Directions for this task: In the material below, find the line with "0.00094343 | | |" and the line with "0.00000036 | 0.01433738 |", then output those two lines and every line between them, exactly.

######

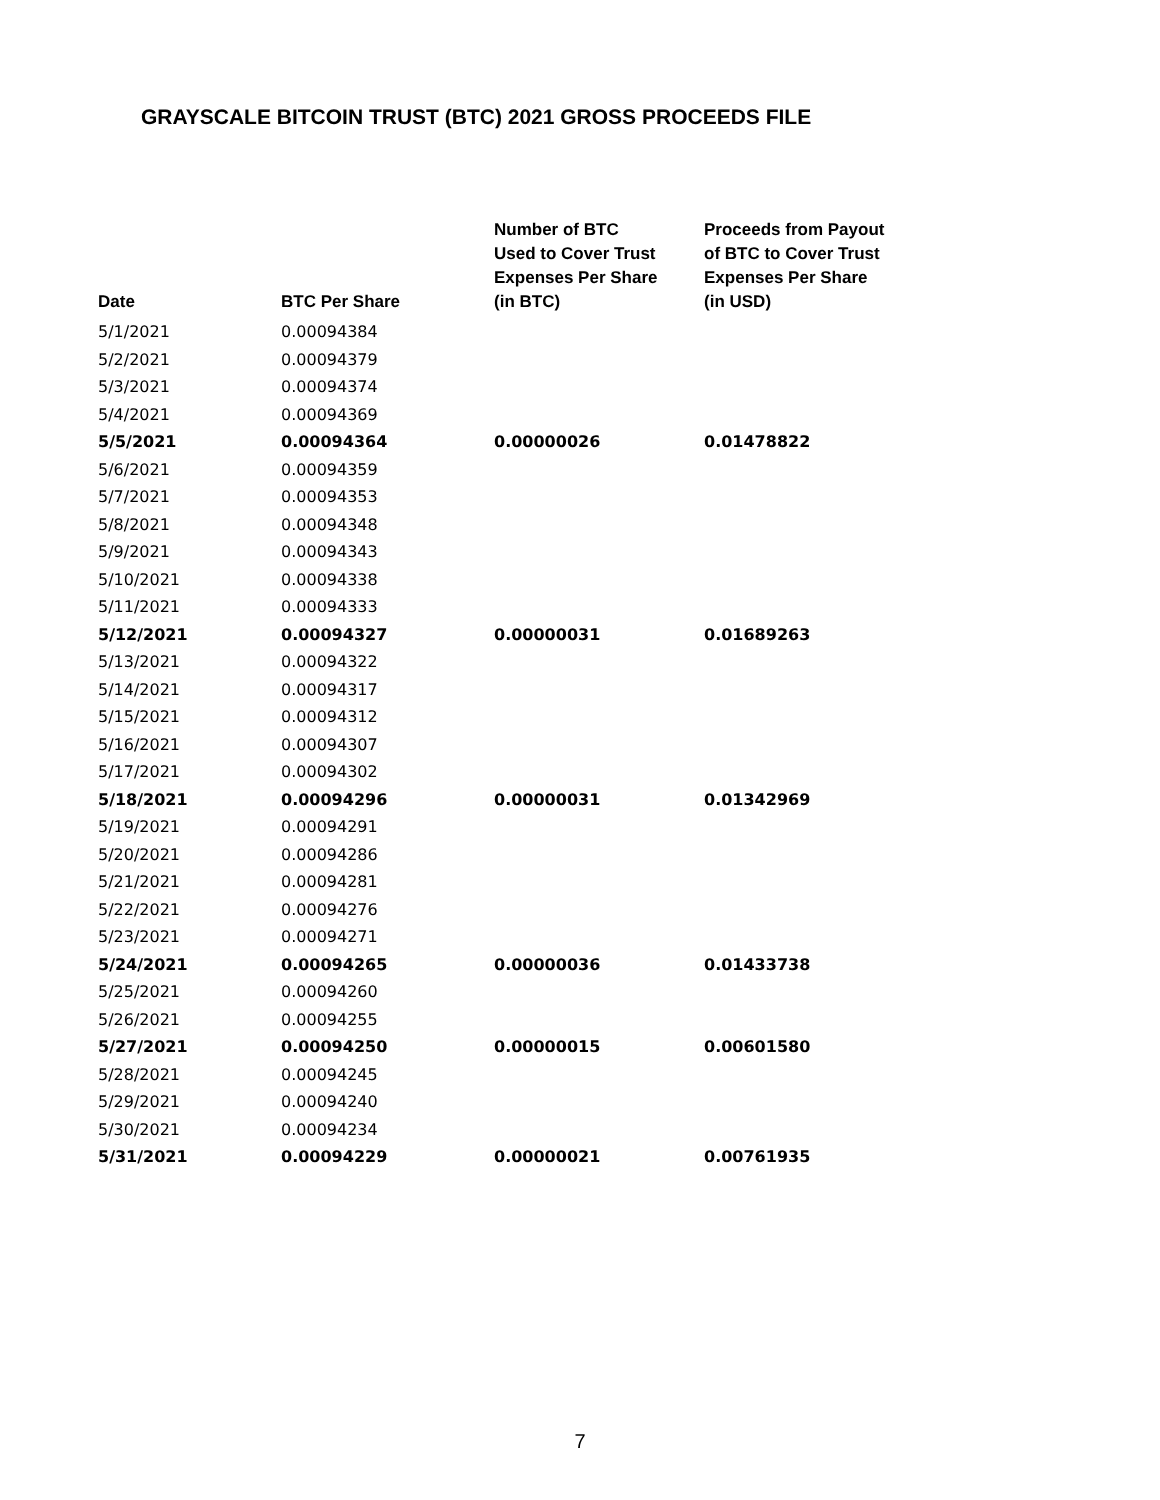GRAYSCALE BITCOIN TRUST (BTC) 2021 GROSS PROCEEDS FILE
| Date | BTC Per Share | Number of BTC Used to Cover Trust Expenses Per Share (in BTC) | Proceeds from Payout of BTC to Cover Trust Expenses Per Share (in USD) |
| --- | --- | --- | --- |
| 5/1/2021 | 0.00094384 | | |
| 5/2/2021 | 0.00094379 | | |
| 5/3/2021 | 0.00094374 | | |
| 5/4/2021 | 0.00094369 | | |
| 5/5/2021 | 0.00094364 | 0.00000026 | 0.01478822 |
| 5/6/2021 | 0.00094359 | | |
| 5/7/2021 | 0.00094353 | | |
| 5/8/2021 | 0.00094348 | | |
| 5/9/2021 | 0.00094343 | | |
| 5/10/2021 | 0.00094338 | | |
| 5/11/2021 | 0.00094333 | | |
| 5/12/2021 | 0.00094327 | 0.00000031 | 0.01689263 |
| 5/13/2021 | 0.00094322 | | |
| 5/14/2021 | 0.00094317 | | |
| 5/15/2021 | 0.00094312 | | |
| 5/16/2021 | 0.00094307 | | |
| 5/17/2021 | 0.00094302 | | |
| 5/18/2021 | 0.00094296 | 0.00000031 | 0.01342969 |
| 5/19/2021 | 0.00094291 | | |
| 5/20/2021 | 0.00094286 | | |
| 5/21/2021 | 0.00094281 | | |
| 5/22/2021 | 0.00094276 | | |
| 5/23/2021 | 0.00094271 | | |
| 5/24/2021 | 0.00094265 | 0.00000036 | 0.01433738 |
| 5/25/2021 | 0.00094260 | | |
| 5/26/2021 | 0.00094255 | | |
| 5/27/2021 | 0.00094250 | 0.00000015 | 0.00601580 |
| 5/28/2021 | 0.00094245 | | |
| 5/29/2021 | 0.00094240 | | |
| 5/30/2021 | 0.00094234 | | |
| 5/31/2021 | 0.00094229 | 0.00000021 | 0.00761935 |
7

######

Exercise output:
| 5/9/2021 | 0.00094343 | | |
| 5/10/2021 | 0.00094338 | | |
| 5/11/2021 | 0.00094333 | | |
| 5/12/2021 | 0.00094327 | 0.00000031 | 0.01689263 |
| 5/13/2021 | 0.00094322 | | |
| 5/14/2021 | 0.00094317 | | |
| 5/15/2021 | 0.00094312 | | |
| 5/16/2021 | 0.00094307 | | |
| 5/17/2021 | 0.00094302 | | |
| 5/18/2021 | 0.00094296 | 0.00000031 | 0.01342969 |
| 5/19/2021 | 0.00094291 | | |
| 5/20/2021 | 0.00094286 | | |
| 5/21/2021 | 0.00094281 | | |
| 5/22/2021 | 0.00094276 | | |
| 5/23/2021 | 0.00094271 | | |
| 5/24/2021 | 0.00094265 | 0.00000036 | 0.01433738 |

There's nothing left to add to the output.